Saat situasi mulai tenang, dia meminta bantuan ke Fadli. Namun upaya tersebut tak membuahkan hasil.
Air bercampur lumpur semakin tinggi hingga menutup sebagian wajah Rika.
Mereka terus berjuang menguras air menggunakan tangan, Hajali menaruh kayu tepat di bawah dagu Rika agar wajahnya terdongak namun air bercampur lumpur lebih cepat menutupi wajah Rika.
Dengan kesulitan bernafas, Rika sempat meminta Hajali untuk menuntun ucapan dua kalimat syahadat saat merasakan sakaratul maut serta memohon ampunan.
"Rika juga sempat meminta maaf kepada saya dan kakak-kakaknya sebelum ia meninggal dunia," kata Hajali dengan air mata berlinang.
Rika Wahyuni pergi, meninggal dunia, menyusul Mira Khairunissa.
Menusuk tulang
Hajali merasa sangat terpukul atas peristiwa itu, namun dia terus menguatkan hatinya agar bisa bangkit.
Malam semakin mencekam, Hajali bersama anak dan cucunya kembali ke atas-atap rumah mengharap ada pertolongan.
Kejadian bencana itu begitu cepat, gelombang tanah disertai lumpur kurang dari lima menit hingga meluluhlantakkan semua bangunan maupun pepohonan hingga puing-puing rumah mereka hanyut ratusan meter.
Mereka tak lagi berada di posisi awal mereka yang berada di rumah.
Dalam kegelapan, mereka bertahan hanya menggunakan baju di badan, angin bertiup kencang hingga menusuk ke tulang rasa dingin pun semakin memuncak. Belum lagi pakaian di badan semuanya basah kuyup.
Tak berselang lama, ada rumah terbakar yang hanyut tepat di hadapan mereka, menuju arah anaknya Rika yang sudah meninggal.
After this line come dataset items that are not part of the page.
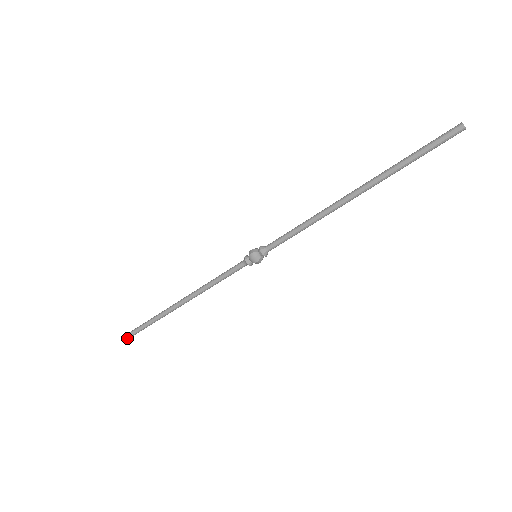
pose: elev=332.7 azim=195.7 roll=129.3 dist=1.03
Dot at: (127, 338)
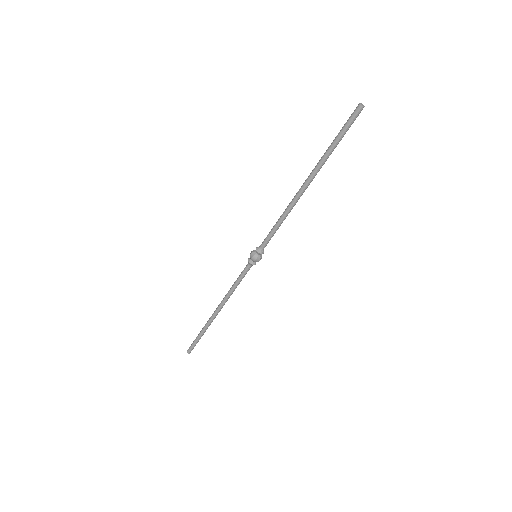
Dot at: (188, 351)
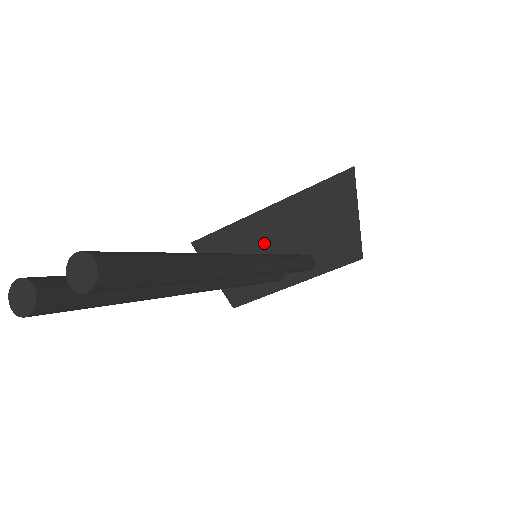
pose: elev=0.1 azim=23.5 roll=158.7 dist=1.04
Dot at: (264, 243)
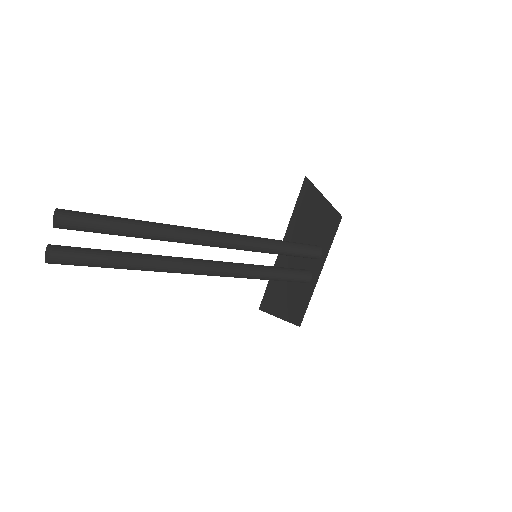
Dot at: (291, 267)
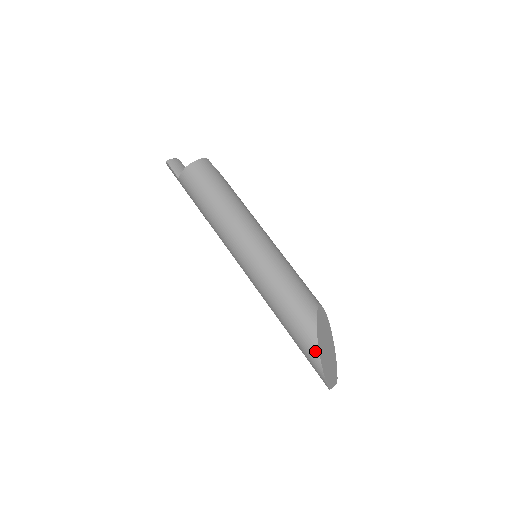
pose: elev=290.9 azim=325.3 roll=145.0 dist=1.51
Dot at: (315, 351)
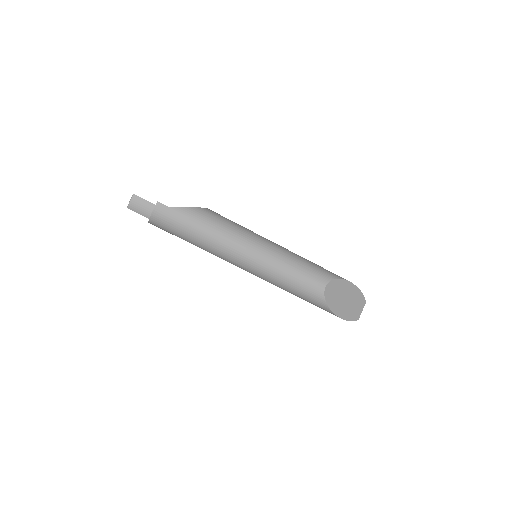
Dot at: occluded
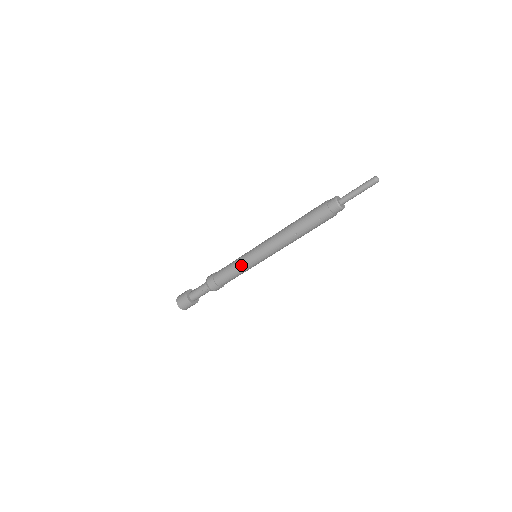
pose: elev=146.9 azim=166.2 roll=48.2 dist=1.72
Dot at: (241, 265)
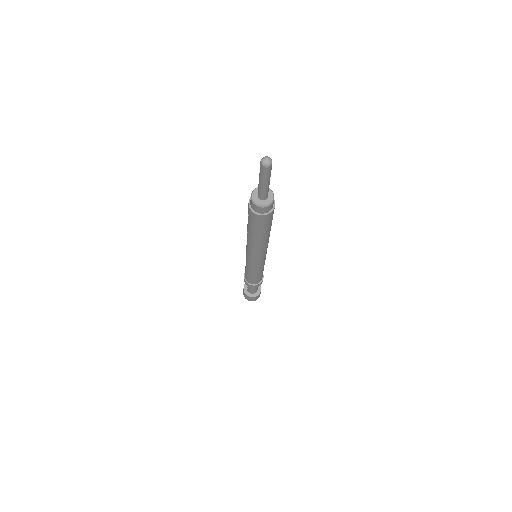
Dot at: occluded
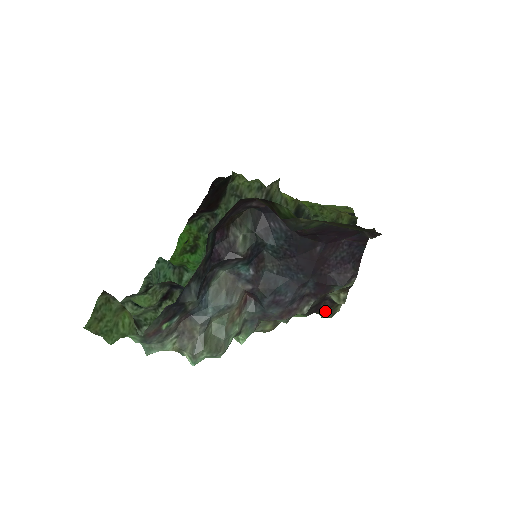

Tiba-tiba ember kecil berwarna hitam hanyut tepat disamping mereka. Hajali langsung meraih ember untuk diisi air dan memadamkan api. "Ternyata dalam ember itu ada air bersih," katanya.
Ia tak jadi memadamkan api dengan air itu. Air dalam ember itu dia simpan.
Rumah terbakar yang hanyut itu tak membakar jenazah Rika, melainkan hanya lewat di depannya.
Selama bertahan di atas atap rumah, Hajali bersama anggota keluarganya hanya mengonsumsi air yang didapatinya itu tanpa makanan lainya.
Hingga keesokan harinya, sekitar pukul 05,30 Wita, mereka berusaha keluar dari lokasi tersebut mencari tempat lebih aman.
Mereka melewati kubangan air hampir setinggi dada orang dewasa menuju arah utara, dengan kaki terluka.
Hajali terus berjalan sambil menusuk-nusuk tanah yang landai untuk pijakan kaki.
Untuk mencapai tanah kering yang relatif aman dan hanya kurang lebih berjarak 500 meter, Hajali harus melewati lumpur hingga tiga jam lamanya.
Kondisi lingkungan mereka rusak parah.
"Pokoknya semua hancur berantakan. Tanah terbelah, jalan aspal mengerucut setinggi setengah meter, padahal secara logika jarak 500 meter itu tidak lebih lima menit kita berjalan kaki," ucapnya.
Diperkirakan, ribuan manusia masih terkubur materil lumpur di Petobo. Harta benda pun hilang tak berbekas.
Kampung di kelurahan itu seperti ditelan bumi.